[RECORDED INFORMATION Boundary: Start]

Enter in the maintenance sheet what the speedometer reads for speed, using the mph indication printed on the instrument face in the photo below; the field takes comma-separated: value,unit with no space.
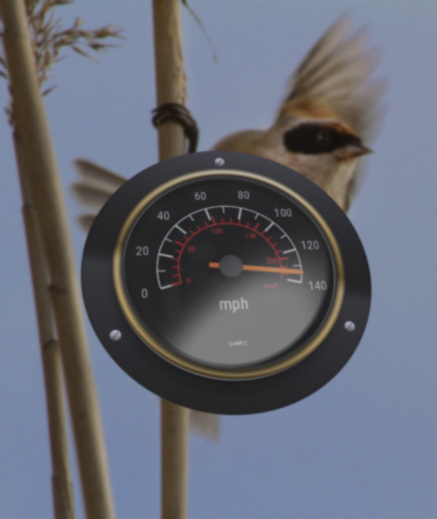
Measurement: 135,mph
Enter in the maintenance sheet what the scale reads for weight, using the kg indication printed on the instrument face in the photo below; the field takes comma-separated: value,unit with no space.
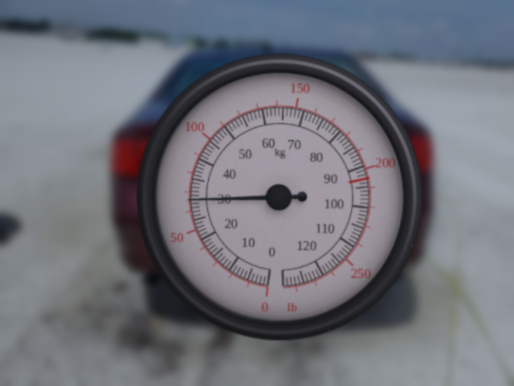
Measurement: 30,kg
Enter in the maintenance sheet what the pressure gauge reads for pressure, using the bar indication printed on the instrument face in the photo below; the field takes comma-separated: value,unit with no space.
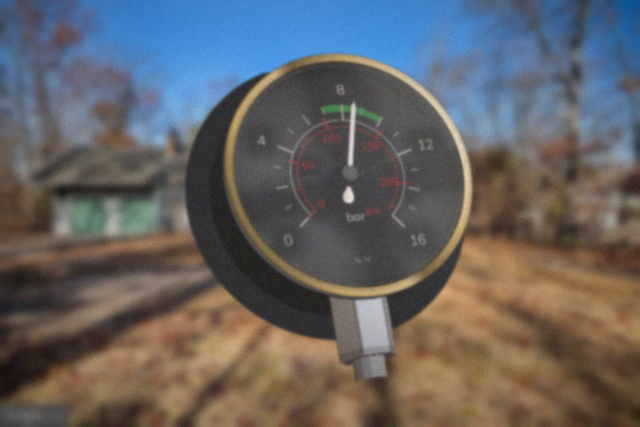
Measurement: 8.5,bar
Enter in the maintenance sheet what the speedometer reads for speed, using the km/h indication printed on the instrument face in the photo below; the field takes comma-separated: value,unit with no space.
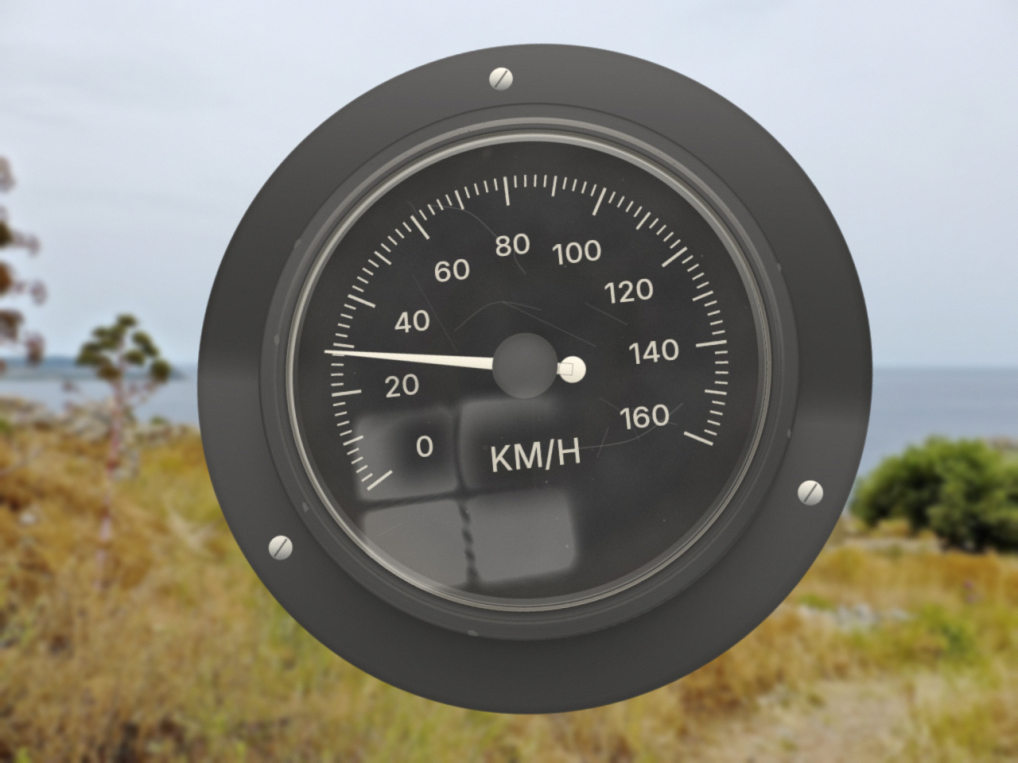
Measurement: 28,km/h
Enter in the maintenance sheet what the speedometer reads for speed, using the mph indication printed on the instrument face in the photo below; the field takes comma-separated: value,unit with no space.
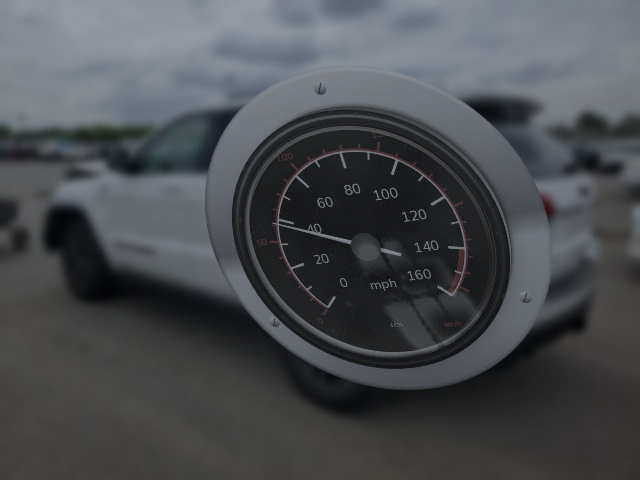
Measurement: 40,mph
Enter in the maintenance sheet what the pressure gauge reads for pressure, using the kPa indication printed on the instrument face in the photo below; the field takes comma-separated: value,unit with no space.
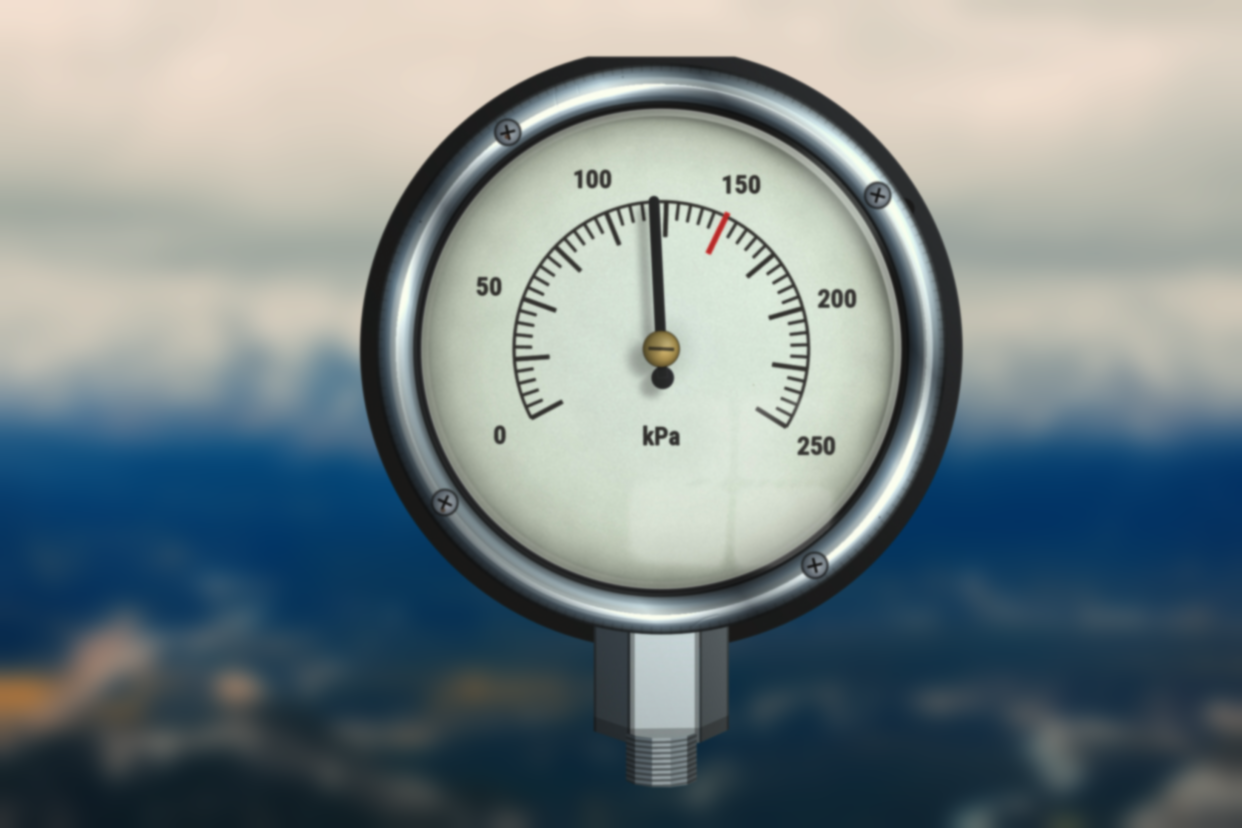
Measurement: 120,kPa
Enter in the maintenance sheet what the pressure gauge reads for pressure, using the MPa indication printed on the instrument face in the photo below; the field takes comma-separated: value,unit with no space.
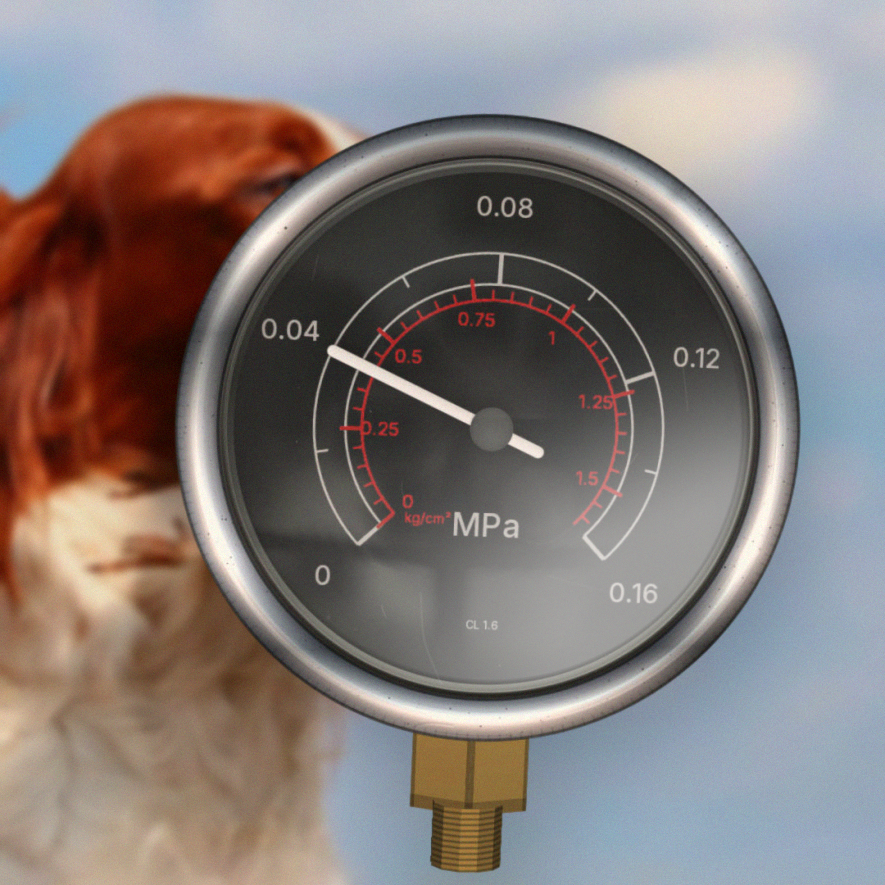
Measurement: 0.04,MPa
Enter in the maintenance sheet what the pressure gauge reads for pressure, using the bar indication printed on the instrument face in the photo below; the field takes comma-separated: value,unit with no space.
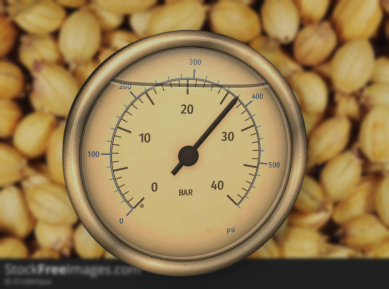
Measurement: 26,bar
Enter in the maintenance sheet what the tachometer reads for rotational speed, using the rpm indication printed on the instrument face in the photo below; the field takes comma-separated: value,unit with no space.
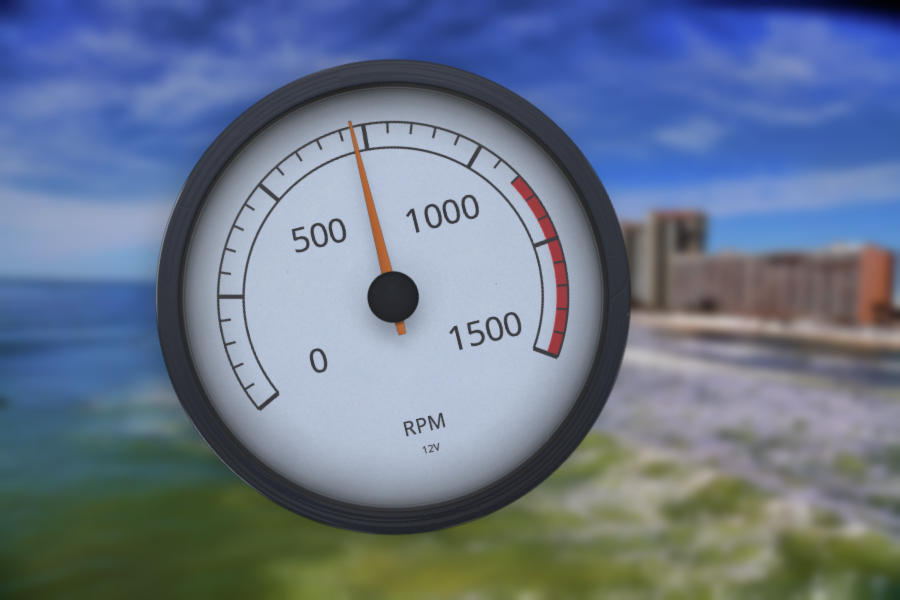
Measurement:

[RECORDED INFORMATION Boundary: End]

Please render every line of the material above as a numbered list, skipping blank lines and leaving the pictures out.

● **RESPONSE BOX**
1. Enter in the maintenance sheet what the speedometer reads for speed, using the mph indication printed on the instrument face in the photo below; the field takes comma-separated: value,unit with no space.
2. Measurement: 135,mph
3. Enter in the maintenance sheet what the scale reads for weight, using the kg indication printed on the instrument face in the photo below; the field takes comma-separated: value,unit with no space.
4. Measurement: 30,kg
5. Enter in the maintenance sheet what the pressure gauge reads for pressure, using the bar indication printed on the instrument face in the photo below; the field takes comma-separated: value,unit with no space.
6. Measurement: 8.5,bar
7. Enter in the maintenance sheet what the speedometer reads for speed, using the km/h indication printed on the instrument face in the photo below; the field takes comma-separated: value,unit with no space.
8. Measurement: 28,km/h
9. Enter in the maintenance sheet what the speedometer reads for speed, using the mph indication printed on the instrument face in the photo below; the field takes comma-separated: value,unit with no space.
10. Measurement: 40,mph
11. Enter in the maintenance sheet what the pressure gauge reads for pressure, using the kPa indication printed on the instrument face in the photo below; the field takes comma-separated: value,unit with no space.
12. Measurement: 120,kPa
13. Enter in the maintenance sheet what the pressure gauge reads for pressure, using the MPa indication printed on the instrument face in the photo below; the field takes comma-separated: value,unit with no space.
14. Measurement: 0.04,MPa
15. Enter in the maintenance sheet what the pressure gauge reads for pressure, using the bar indication printed on the instrument face in the photo below; the field takes comma-separated: value,unit with no space.
16. Measurement: 26,bar
17. Enter in the maintenance sheet what the tachometer reads for rotational speed, using the rpm indication printed on the instrument face in the photo below; the field takes comma-separated: value,unit with no space.
18. Measurement:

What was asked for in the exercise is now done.